Si il y a un sujet qui a le plus défrayé la chronique ces derniers mois au Burkina, c’est celui dit de la mosquée de Panzani. A l’origine de cette affaire, c’est la destruction d’une mosquée érigée sur un terrain querellé à Panzani, dans un quartier périphérique de Ouagadougou. Cette destruction qui a suscité un tollé au sein des musulmans a connu son « épilogue » la semaine écoulée.
Le 7 septembre 2020, par voie d’huissier et conformément à une décision judiciaire du 10 juin de la même année, une mosquée est démolie à Panzani, un quartier situé à la sortie nord à l’arrondissement 9 de Ouagadougou. Cette destruction est le dénouement d’un long marathon judiciaire qui opposait Moussa Guigma (M.G), l’occupant des lieux au moment de la destruction et Jacques Ouedraogo (J.O), le propriétaire “légal”. En effet ce terrain litigieux, mesurant plus de 8.000 m² et sur lequel M.G avait déjà érigé des édifices religieux, était querellé par les deux hommes, chacun prétendant être le propriétaire légal. Portée devant les juridictions compétentes, cette affaire connaîtra une issue judiciaire: M.G est dépossédé du terrain au profit de J.O et du même coup, la justice ordonne la démolition des édifices déjà réalisés. Cette démolition opérée va susciter une avalanche de réactions parfois acerbes au sein de la communauté musulmane. Au lendemain de la démolition, soit le 17 septembre 2020, des jeunes se réclamant être des musulmans, au détour d’une conférence de presse, avaient fustigé cette décision judiciaire et proféré des menaces à peine voilées à l’encontre de l’huissier ayant procédé à la destruction. La tension montait, surtout que l’autre prétendant au terrain, J.O, semble appartenir à une autre confession religieuse. Le gouvernement burkinabè, mu certainement par le souci de prôner le vivre-ensemble, va prendre des mesures conservatoires pour dit-il «préserver la paix et la cohésion sociale» dans cette affaire qui prenait des proportions «inquiétantes». Le gouvernement, par la voix du porte-parole du gouvernement d’alors, Rémis Dandjinou, déclare en substance le 23 septembre 2020, que le gouvernement a demandé que lumière soit faite «quelqu’ en soit la situation». Par la suite, le gouvernement a décidé du retrait du terrain litigieux le 7 octobre 2020, terrain qui devenait par conséquent une «propriété de l’Etat».

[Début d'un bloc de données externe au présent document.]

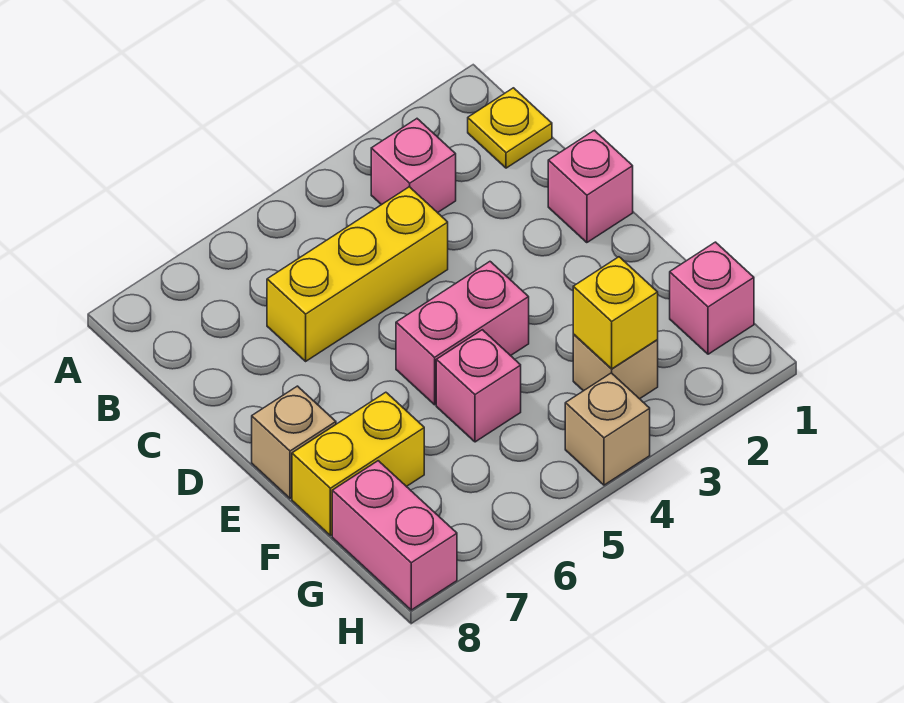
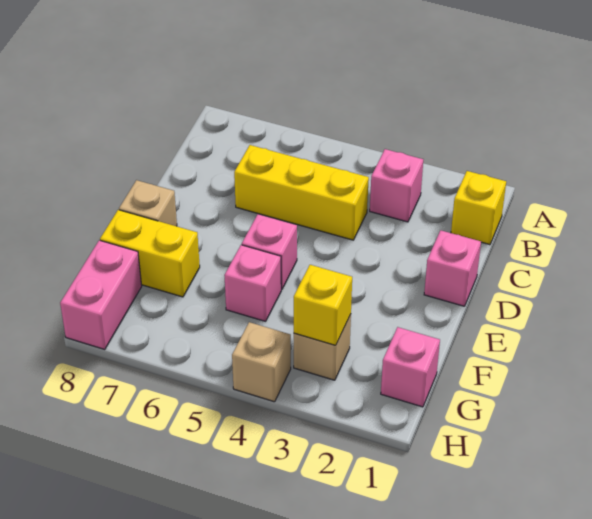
yellow 1x1 plate [468,88,552,168] -> yellow 1x1 brick [451,171,506,245]
pink 1x2 brick [396,262,529,405] -> pink 1x1 brick [242,214,297,290]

Six mois après, alors qu’on croyait ce litige derrière nous, on assiste à un rebondissement spectaculaire. En effet dans un communiqué rendu officiel, le gouvernement burkinabè décidait de l’«expropriation pour cause d’utilité publique» de ce terrain, de son attribution à la FAIB (Fédération des Associations Islamiques du Burkina) pour usage confessionnel et enfin en guise de compensation, la cession d’un autre terrain à J.O considéré comme propriétaire légal selon le communiqué.
Cette décision gouvernementale va laisser pantois certains analystes. Les magistrats et les avocats du pays ont désapprouvé cette manière de faire du gouvernement. Même au sein des leaders musulmans, cette décision n’a pas fait l’unanimité. Ismael Tiendrebeogo, un jeune Imam très connu déclarait sur sa page facebook ceci: « Panzani: une décision qui interroge et me dérange». S’exprimant sur les ondes de la télé Bf1, Lionel Bilgo, un analyste, juge «très grave» la décision du gouvernement et affirme que les règles de droit ont été guillotinées au profit d’un arrangement belliqueux», ce qui peut ouvrir selon lui des «précédents très graves et très dangereux» pour l’avenir. Pour finir il interpelle le gouvernement à affirmer son autorité car pour lui «on ne dirige pas dans l’émotion mais dans la raison».
Cette affaire dite mosquée de Panzani n’a pas fini de livrer tous ses rebondissements mais l’on est en droit de se poser la question suivante: comment au nom d’un certain “souci de préservation de la paix”cohésion, l’Etat qui est le garant constitutionnel du respect de la règle édictée, vienne à «tordre le cou» à des décisions de justice? Cette façon de faire ne va-t-elle pas créer un ressentiment chez les autres confessions? Toute chose qui, à l’avenir, pourrait mettre en péril cette même cohésion que le gouvernement dit vouloir préserver actuellement.